Source: The Economic Times, Oct 14, 2016
NEW DELHI: The government is likely to allow foreign-registered planes to operate in India in its endeavour to make it easier for aircraft leasing companies to do business here.
Currently, any aircraft that is being brought to India has to be first registered with the Directorate General of Civil Aviation (DGCA), a rule that has been seen as an obstacle in taking planes on lease by airlines at a time when India is pushing for increased regional air connectivity.
Exemption from this rule will make it easier for the lessor to take back the aircraft in case of a dispute with the airline operating the aircraft.

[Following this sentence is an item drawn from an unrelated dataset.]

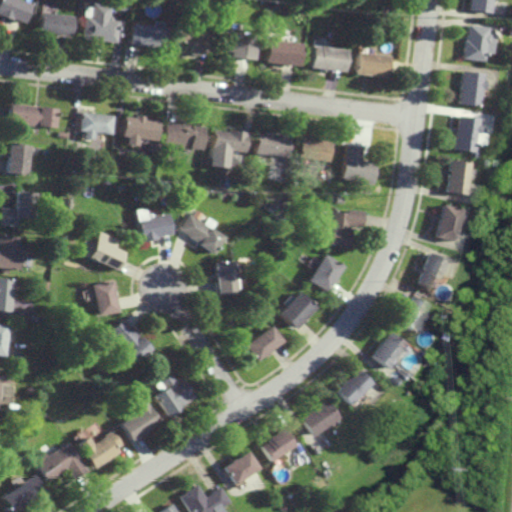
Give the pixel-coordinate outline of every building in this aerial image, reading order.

Since there will be less risk of their planes getting stuck in India, the leasing companies could also reduce the rentals, helping local airlines. On Thursday, the civil aviation ministry called a meeting of aircraft lessors as part of efforts to ensure availability of aircraft to implement the regional connectivity scheme. “We heard the suggestions made by the lessors in the meeting. We should be able to allow foreign-registered aircraft to operate in India,” said a senior aviation ministry official, who did not want to be named.
The meeting was attended by Minister of State for Civil Aviation Jayant Sinha, Aviation Secretary RN Choubey and the DGCA director-general.

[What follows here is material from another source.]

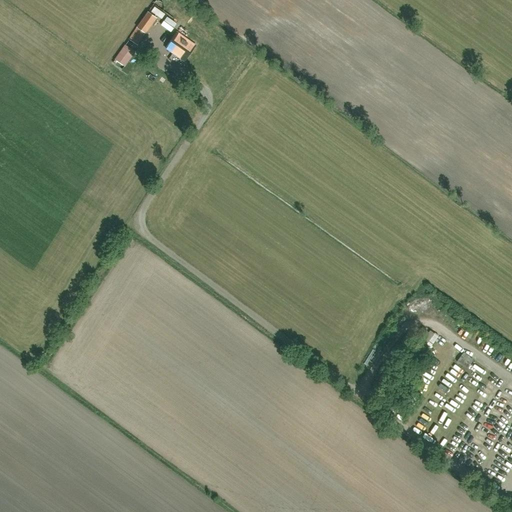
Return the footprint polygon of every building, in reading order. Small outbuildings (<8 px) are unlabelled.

ET reported first, on Monday, about the ministry’s plan to meet the lessors and the likely decision. Analysts welcomed the move.

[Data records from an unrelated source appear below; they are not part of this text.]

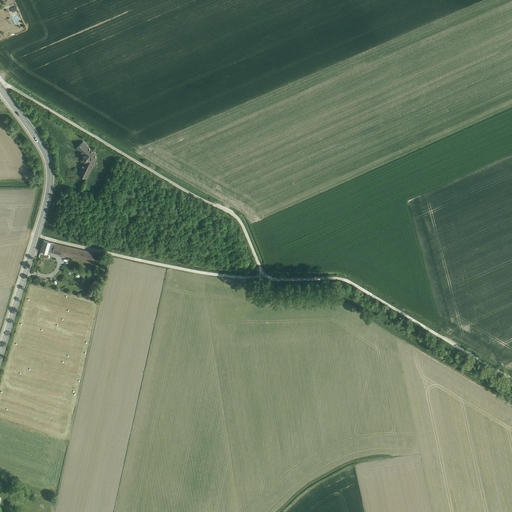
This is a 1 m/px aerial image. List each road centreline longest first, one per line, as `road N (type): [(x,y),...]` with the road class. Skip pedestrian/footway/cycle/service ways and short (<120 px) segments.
road 1 (unclassified): [(264,277),(233,214),(0,84)]
road 2 (unclassified): [(264,277),(343,279),(511,379)]
road 3 (unclassified): [(264,277),(212,274),(36,235)]
road 4 (secondary): [(0,87),(49,164),(36,235)]
road 5 (secondary): [(36,235),(0,354)]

“This move may help bring compadown the aircraft repossession risk for foreign lessors and hence the cost of leasing. We have had some unfortunate incidents around aircraft repossession in India and that has hurt sentiments among aircraft lessors. Many leading countries allow this, like the USA, Russia, Italy, the Philippines, etc.,” said Amber Dubey, partner and India head of aerospace and defence at global consultancy KPMG.
KPMG, in August, had requested the ministry to consider allowing foreign-registered aircraft for the regional connectivity scheme, Dubey said. DGCA officials said they will have to form a new rule to allow foreign-registered aircraft to operate here.